[START OF EXCERPT PROVIDED]
They kind of have to at some point, otherwise you're using artificial nitrogen
to top up the soil and that's not just bad for the soil but is also depleting
a limited resource (The nitrogen comes from what IIRC is, a single mine).

I remember reading about some farmers that managed to buck the usual
statistics by getting around half a thousand chickens to an acre of farmland
-- the chickens acted as a natural form of pest-control for the farmland, and
their shit and corpses (when they died) provided a natural source for the NPK
needed to feed the soil.

The thing is, vegans forget that plants, etc. have all evolved with death as
part of the equation. Animal death is required in some form, to supply the
micro-organisms in the soil with the proper nutrients. Anyone who has studied
farming and agriculture knows that the ideal isn't to eliminate animal death
(something that is pretty much impossible unless you want to destabilize the
ecosystem and starve your plants), but try to minimize it and ensure that the
death is not wasted.
[END OF EXCERPT PROVIDED]
[START OF RECORDED INFORMATION]
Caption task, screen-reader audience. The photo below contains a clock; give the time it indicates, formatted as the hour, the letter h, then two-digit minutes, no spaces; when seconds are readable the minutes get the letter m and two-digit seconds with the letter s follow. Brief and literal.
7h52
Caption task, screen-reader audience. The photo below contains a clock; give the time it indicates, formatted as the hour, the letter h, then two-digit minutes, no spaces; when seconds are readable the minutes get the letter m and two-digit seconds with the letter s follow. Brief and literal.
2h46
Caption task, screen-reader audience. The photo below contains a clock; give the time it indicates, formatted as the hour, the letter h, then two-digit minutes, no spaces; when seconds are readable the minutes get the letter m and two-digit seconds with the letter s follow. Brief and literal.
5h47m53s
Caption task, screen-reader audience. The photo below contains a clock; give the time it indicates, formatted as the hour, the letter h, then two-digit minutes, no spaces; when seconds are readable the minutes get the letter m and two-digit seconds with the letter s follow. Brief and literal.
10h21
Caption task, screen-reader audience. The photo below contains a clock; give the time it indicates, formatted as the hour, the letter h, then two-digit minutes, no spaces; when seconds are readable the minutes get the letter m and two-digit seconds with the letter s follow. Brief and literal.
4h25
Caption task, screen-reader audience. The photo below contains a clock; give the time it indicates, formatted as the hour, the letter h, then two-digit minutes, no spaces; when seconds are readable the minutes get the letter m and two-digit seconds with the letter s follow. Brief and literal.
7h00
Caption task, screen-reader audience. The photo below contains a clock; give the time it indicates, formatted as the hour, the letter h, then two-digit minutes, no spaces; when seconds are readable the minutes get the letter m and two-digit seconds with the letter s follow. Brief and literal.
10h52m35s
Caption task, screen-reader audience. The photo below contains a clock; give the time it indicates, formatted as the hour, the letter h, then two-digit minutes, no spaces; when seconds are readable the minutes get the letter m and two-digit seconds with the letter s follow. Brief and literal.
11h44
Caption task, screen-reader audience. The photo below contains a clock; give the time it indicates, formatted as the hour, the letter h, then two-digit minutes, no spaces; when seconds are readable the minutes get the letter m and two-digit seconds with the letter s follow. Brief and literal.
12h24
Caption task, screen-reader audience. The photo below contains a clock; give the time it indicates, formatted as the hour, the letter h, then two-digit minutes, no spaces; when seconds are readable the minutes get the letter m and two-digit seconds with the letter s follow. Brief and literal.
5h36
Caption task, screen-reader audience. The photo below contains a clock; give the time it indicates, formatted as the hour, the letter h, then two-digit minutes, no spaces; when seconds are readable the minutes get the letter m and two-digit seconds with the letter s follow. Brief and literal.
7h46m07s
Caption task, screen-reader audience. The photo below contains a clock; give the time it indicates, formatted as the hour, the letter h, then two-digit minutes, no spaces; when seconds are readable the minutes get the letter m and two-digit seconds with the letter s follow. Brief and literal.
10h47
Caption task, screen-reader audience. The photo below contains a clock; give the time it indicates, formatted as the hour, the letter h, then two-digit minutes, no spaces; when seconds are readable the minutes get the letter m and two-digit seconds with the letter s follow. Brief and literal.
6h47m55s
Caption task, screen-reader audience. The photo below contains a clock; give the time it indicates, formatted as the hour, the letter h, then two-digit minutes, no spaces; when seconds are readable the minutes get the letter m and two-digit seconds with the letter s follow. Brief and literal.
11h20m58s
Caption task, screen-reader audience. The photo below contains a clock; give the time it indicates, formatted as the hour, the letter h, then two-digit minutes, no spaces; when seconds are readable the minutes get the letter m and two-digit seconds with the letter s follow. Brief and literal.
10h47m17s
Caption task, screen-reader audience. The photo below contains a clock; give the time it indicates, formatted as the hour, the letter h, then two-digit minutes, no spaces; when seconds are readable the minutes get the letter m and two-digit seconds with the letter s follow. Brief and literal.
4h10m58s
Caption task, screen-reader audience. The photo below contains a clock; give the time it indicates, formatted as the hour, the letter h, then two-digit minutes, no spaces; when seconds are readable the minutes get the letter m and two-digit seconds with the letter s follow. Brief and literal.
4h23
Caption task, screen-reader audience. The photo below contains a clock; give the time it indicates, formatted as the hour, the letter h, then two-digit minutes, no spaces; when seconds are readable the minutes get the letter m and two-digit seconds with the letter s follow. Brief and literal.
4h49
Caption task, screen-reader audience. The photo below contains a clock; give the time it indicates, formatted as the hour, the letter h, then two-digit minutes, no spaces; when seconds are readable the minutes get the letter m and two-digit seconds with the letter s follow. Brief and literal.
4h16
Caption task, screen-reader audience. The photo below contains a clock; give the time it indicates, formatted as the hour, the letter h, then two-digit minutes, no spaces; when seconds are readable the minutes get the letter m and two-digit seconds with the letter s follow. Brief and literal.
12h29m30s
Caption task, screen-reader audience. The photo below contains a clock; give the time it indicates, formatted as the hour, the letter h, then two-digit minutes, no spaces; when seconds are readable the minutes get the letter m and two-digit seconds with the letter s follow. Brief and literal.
[END OF RECORDED INFORMATION]
COMPLETE THE FOLLOWING:
**A)** In the farming comment, what did the chickens act as for the farmland?
**B)** Continue the farming comment on animal death and soil nutrients, picking up after its final sentence.

ANSWERS FOR THE TASKS:
**A)** They acted as a natural form of pest control.

**B)**
I think this mistake in understanding goes back to school, where children are
taught that if you give plants soil, water and sunlight, they will grow. They
could take that opportunity to talk about the NPK cycle, the billions of
micro-organisms in the soil that need to be fed to provide the plants with
nutrients, the fact that dead animals help feed the plants and the micro-
organisms, etc. Not teaching children about this when children are capable of
understanding it is a disservice given that for many people that is the _only_
schooling that they will ever have on farming and agriculture.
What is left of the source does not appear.